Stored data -
== Segment start ==

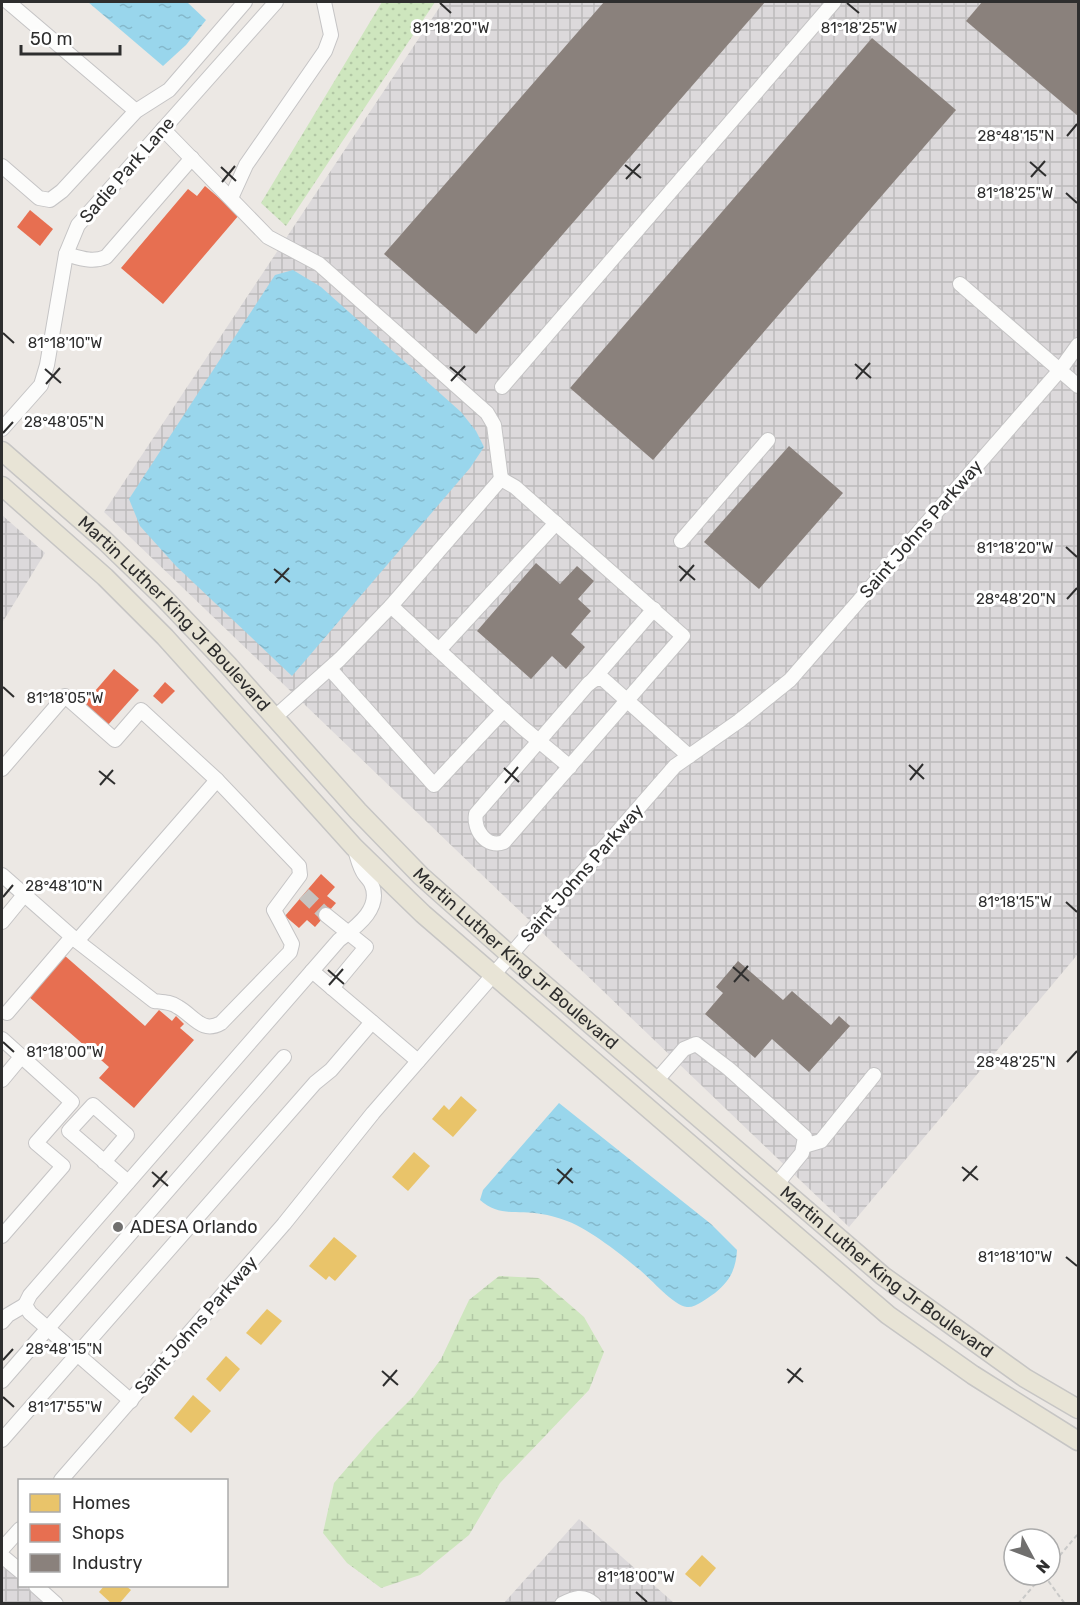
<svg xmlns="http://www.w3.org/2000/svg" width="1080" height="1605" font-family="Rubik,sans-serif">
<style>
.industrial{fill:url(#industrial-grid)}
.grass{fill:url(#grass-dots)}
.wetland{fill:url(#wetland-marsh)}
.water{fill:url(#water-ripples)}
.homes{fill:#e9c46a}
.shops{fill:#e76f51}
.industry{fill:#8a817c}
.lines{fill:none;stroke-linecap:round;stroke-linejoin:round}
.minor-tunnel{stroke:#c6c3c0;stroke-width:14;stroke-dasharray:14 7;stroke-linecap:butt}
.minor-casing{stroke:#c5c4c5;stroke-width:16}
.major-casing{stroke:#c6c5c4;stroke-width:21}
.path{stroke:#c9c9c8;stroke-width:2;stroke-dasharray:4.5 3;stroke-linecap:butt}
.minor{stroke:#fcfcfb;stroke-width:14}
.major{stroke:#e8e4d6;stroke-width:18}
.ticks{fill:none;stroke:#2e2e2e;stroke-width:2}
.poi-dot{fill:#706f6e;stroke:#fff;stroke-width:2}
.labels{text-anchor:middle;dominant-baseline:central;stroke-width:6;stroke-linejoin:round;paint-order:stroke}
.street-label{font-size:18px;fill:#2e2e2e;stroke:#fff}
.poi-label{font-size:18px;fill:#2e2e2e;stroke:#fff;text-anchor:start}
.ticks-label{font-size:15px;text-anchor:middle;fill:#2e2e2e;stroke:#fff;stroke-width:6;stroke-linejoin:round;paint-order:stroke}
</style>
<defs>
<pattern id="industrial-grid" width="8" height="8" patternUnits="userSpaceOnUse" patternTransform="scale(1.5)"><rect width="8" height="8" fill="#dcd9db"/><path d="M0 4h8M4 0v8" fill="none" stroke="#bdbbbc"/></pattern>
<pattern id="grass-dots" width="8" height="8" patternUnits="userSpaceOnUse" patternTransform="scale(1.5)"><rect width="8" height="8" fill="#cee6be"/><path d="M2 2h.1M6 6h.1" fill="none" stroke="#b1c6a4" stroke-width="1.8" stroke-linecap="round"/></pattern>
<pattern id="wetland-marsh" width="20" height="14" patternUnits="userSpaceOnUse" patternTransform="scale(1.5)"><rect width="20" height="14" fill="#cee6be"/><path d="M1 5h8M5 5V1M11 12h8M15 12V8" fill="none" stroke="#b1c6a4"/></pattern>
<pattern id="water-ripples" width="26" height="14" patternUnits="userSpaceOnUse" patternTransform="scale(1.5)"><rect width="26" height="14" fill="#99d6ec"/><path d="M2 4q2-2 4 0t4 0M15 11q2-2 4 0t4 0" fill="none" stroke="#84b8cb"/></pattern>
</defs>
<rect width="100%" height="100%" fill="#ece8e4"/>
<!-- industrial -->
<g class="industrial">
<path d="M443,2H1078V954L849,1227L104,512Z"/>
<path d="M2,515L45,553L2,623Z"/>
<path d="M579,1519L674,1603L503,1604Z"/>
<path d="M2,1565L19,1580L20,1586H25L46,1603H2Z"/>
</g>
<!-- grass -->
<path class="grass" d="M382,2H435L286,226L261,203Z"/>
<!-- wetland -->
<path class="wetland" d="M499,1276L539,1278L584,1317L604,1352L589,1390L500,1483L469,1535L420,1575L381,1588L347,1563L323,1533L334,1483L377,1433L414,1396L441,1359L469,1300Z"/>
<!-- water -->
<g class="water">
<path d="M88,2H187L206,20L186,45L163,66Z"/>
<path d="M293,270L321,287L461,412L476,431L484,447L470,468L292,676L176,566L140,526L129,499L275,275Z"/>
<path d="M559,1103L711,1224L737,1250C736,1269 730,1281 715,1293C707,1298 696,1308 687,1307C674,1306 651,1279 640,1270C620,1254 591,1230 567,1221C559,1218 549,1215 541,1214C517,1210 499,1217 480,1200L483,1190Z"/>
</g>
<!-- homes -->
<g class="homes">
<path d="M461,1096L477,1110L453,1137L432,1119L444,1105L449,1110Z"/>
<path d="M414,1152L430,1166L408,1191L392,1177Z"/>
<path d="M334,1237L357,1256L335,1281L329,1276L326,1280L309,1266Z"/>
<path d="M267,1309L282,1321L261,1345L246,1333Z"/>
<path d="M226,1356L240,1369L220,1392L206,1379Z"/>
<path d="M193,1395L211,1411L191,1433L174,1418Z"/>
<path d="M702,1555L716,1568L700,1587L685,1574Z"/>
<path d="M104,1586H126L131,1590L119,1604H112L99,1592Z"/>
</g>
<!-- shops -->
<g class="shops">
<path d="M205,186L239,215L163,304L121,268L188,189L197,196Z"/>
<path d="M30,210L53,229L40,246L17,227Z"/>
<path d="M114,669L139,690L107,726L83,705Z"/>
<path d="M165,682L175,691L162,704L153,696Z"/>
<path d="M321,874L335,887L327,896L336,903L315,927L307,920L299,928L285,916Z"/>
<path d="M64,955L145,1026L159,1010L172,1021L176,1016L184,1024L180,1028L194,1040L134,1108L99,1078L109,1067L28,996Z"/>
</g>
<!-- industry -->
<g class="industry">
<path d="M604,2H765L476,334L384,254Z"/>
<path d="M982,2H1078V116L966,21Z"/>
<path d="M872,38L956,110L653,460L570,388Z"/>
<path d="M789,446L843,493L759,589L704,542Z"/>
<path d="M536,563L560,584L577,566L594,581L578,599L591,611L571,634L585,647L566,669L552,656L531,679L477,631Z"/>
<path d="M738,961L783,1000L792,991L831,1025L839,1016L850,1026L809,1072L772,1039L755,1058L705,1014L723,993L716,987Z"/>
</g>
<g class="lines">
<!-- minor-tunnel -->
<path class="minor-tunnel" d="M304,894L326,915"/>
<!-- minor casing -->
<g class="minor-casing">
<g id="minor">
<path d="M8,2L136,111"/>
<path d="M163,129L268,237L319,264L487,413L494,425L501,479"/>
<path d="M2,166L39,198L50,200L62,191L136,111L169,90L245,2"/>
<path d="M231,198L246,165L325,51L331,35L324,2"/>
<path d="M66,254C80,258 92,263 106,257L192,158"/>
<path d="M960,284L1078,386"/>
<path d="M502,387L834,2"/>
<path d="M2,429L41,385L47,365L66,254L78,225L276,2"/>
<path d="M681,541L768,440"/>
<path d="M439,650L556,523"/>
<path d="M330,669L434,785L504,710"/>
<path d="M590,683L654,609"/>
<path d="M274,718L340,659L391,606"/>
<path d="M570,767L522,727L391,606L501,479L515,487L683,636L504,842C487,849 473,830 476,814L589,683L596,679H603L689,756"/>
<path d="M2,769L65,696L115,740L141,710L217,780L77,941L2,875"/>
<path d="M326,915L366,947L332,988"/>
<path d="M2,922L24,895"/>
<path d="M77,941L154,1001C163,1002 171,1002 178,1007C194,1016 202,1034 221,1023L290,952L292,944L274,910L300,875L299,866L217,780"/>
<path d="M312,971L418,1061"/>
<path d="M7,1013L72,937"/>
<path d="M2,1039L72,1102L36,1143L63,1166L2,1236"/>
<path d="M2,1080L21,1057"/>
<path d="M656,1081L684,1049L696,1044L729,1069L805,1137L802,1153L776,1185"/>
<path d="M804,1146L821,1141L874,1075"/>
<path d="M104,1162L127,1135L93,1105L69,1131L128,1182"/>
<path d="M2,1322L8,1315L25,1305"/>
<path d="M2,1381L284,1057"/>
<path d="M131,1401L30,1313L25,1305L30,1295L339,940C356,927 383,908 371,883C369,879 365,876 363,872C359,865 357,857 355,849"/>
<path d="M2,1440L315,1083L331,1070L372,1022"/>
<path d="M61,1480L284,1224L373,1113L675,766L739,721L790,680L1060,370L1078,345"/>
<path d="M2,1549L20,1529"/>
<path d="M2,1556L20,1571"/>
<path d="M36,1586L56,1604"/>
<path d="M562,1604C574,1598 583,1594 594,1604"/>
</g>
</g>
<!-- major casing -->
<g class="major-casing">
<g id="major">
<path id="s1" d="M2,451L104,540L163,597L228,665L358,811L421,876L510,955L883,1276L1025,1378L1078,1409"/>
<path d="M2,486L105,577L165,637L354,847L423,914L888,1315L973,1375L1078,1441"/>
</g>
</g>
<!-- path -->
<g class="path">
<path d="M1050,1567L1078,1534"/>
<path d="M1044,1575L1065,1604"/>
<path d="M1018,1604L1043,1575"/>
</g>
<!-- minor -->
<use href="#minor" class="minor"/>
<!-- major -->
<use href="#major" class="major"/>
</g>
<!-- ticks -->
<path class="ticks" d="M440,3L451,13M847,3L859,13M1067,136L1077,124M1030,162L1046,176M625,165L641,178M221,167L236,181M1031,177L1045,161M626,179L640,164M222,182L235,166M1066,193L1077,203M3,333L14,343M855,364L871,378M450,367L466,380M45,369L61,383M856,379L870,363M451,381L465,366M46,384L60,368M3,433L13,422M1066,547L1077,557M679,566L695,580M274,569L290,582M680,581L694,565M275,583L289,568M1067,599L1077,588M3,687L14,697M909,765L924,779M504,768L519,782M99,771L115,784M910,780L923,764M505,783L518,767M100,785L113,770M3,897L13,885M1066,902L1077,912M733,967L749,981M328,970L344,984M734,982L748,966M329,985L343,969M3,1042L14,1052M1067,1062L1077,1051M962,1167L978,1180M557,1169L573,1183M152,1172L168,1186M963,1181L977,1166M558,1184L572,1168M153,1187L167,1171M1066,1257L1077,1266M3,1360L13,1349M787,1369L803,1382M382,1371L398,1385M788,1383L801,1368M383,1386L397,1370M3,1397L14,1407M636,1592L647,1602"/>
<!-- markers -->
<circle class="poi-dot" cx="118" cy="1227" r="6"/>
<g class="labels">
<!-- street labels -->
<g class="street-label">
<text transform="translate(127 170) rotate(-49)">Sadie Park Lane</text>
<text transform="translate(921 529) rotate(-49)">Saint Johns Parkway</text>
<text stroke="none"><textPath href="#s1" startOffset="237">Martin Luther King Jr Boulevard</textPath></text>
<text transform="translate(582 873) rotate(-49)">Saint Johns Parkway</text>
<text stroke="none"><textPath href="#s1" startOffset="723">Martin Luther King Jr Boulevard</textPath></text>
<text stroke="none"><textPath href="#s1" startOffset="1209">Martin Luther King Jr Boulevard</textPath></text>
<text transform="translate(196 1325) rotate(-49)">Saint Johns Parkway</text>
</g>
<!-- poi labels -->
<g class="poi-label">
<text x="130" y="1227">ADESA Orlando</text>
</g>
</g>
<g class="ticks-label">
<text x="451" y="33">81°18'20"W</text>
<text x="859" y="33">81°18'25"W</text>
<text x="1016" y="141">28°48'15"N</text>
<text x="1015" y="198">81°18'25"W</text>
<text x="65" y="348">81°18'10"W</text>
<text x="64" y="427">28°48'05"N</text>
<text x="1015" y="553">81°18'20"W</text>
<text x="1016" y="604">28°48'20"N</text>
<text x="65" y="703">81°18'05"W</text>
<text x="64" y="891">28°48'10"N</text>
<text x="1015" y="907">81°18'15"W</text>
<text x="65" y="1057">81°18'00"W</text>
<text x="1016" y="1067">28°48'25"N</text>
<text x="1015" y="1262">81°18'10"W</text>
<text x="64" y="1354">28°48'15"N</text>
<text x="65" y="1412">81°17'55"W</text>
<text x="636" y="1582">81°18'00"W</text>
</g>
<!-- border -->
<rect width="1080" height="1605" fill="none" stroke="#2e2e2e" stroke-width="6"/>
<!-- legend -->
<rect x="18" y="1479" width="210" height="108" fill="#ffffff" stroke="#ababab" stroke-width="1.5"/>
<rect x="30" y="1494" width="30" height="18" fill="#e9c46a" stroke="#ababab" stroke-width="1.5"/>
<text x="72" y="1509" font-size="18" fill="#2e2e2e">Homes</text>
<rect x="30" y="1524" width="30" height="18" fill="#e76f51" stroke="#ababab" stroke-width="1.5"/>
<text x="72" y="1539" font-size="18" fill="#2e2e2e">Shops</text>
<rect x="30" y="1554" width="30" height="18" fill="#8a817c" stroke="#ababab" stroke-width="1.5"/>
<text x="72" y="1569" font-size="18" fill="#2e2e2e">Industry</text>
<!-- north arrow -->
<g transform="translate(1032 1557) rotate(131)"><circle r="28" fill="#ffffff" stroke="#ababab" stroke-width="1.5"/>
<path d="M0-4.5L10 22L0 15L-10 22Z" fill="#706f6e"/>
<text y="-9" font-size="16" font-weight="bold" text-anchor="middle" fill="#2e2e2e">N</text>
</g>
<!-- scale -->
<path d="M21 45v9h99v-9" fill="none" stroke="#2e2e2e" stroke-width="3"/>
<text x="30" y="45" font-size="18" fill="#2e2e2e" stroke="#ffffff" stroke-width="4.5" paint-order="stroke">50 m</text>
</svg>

== Segment end ==

Which lines in the records above include the word "butt"? Copy them out.

Reply to the task -
.minor-tunnel{stroke:#c6c3c0;stroke-width:14;stroke-dasharray:14 7;stroke-linecap:butt}
.path{stroke:#c9c9c8;stroke-width:2;stroke-dasharray:4.5 3;stroke-linecap:butt}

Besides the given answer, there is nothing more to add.